Top of Records shown
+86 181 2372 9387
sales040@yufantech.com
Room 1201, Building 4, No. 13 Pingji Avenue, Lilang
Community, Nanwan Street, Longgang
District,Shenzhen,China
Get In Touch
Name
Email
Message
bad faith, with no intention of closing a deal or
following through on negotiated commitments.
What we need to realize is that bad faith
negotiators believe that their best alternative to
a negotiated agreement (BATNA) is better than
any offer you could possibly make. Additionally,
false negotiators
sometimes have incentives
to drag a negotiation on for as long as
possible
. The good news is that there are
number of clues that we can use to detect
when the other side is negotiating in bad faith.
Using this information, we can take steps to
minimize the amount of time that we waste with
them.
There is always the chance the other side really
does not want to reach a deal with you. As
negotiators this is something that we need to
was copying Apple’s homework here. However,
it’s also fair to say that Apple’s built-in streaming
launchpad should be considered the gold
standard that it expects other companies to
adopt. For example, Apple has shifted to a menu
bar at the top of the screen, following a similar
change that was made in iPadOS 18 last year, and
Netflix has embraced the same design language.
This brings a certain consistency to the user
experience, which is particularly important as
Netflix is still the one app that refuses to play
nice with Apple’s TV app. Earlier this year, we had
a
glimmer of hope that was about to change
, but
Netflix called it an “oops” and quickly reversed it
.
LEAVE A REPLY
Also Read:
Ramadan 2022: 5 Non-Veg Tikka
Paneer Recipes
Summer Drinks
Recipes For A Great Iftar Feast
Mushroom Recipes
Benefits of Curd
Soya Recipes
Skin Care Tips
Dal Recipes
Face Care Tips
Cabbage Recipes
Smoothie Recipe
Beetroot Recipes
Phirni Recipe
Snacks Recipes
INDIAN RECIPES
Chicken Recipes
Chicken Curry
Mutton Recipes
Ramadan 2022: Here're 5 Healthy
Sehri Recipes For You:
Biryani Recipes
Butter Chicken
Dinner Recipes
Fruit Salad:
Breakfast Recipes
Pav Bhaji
Bottom of Records shown
Top of Records shown
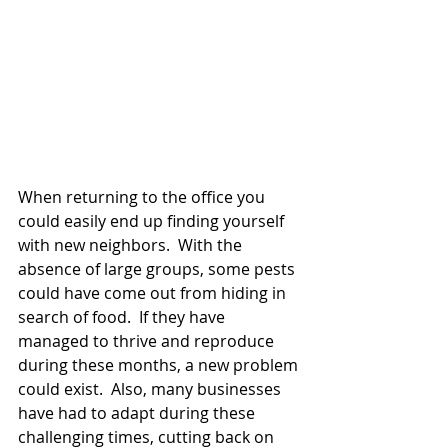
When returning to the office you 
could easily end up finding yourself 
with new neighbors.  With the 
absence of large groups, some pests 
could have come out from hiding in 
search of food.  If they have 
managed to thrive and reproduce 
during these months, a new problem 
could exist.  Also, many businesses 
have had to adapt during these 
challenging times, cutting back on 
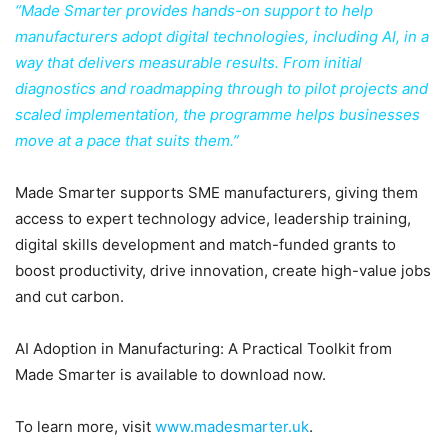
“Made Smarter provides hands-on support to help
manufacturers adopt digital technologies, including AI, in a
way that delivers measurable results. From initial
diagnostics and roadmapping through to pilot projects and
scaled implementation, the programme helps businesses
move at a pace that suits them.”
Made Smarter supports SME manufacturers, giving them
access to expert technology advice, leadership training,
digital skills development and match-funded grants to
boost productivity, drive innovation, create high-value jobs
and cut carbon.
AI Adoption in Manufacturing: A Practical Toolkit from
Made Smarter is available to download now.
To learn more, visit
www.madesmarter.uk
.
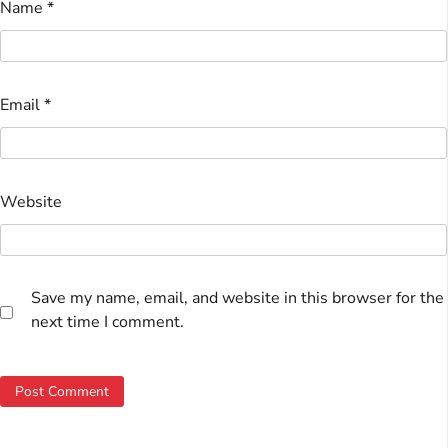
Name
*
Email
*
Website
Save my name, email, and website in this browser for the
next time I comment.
Bottom of Records shown
Top of Records shown
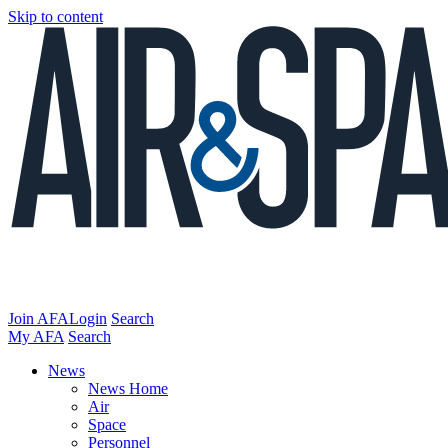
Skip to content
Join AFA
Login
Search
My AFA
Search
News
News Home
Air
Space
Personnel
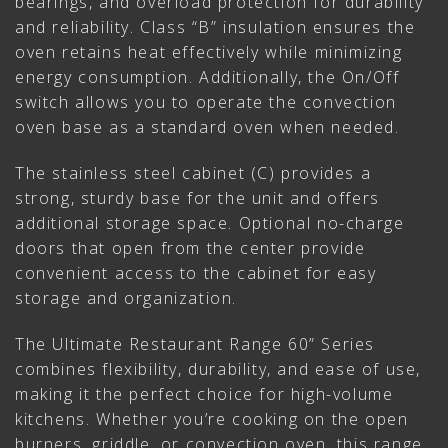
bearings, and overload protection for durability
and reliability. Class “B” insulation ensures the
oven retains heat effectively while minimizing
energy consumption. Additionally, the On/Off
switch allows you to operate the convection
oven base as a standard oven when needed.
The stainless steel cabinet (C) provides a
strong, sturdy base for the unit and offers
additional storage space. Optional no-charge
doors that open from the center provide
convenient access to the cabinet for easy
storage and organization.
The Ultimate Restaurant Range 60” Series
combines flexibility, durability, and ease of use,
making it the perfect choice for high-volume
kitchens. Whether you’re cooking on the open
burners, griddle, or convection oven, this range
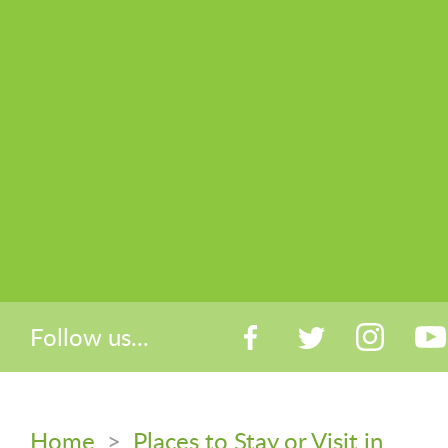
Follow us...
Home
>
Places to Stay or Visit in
Bottom of Records shown
Work to complete:
Set down the lines of the items above exactly as they appear, from the line containing "bearings, and overload" through the line containing "switch allows you to operate the convection".

Exercise result:
bearings, and overload protection for durability
and reliability. Class “B” insulation ensures the
oven retains heat effectively while minimizing
energy consumption. Additionally, the On/Off
switch allows you to operate the convection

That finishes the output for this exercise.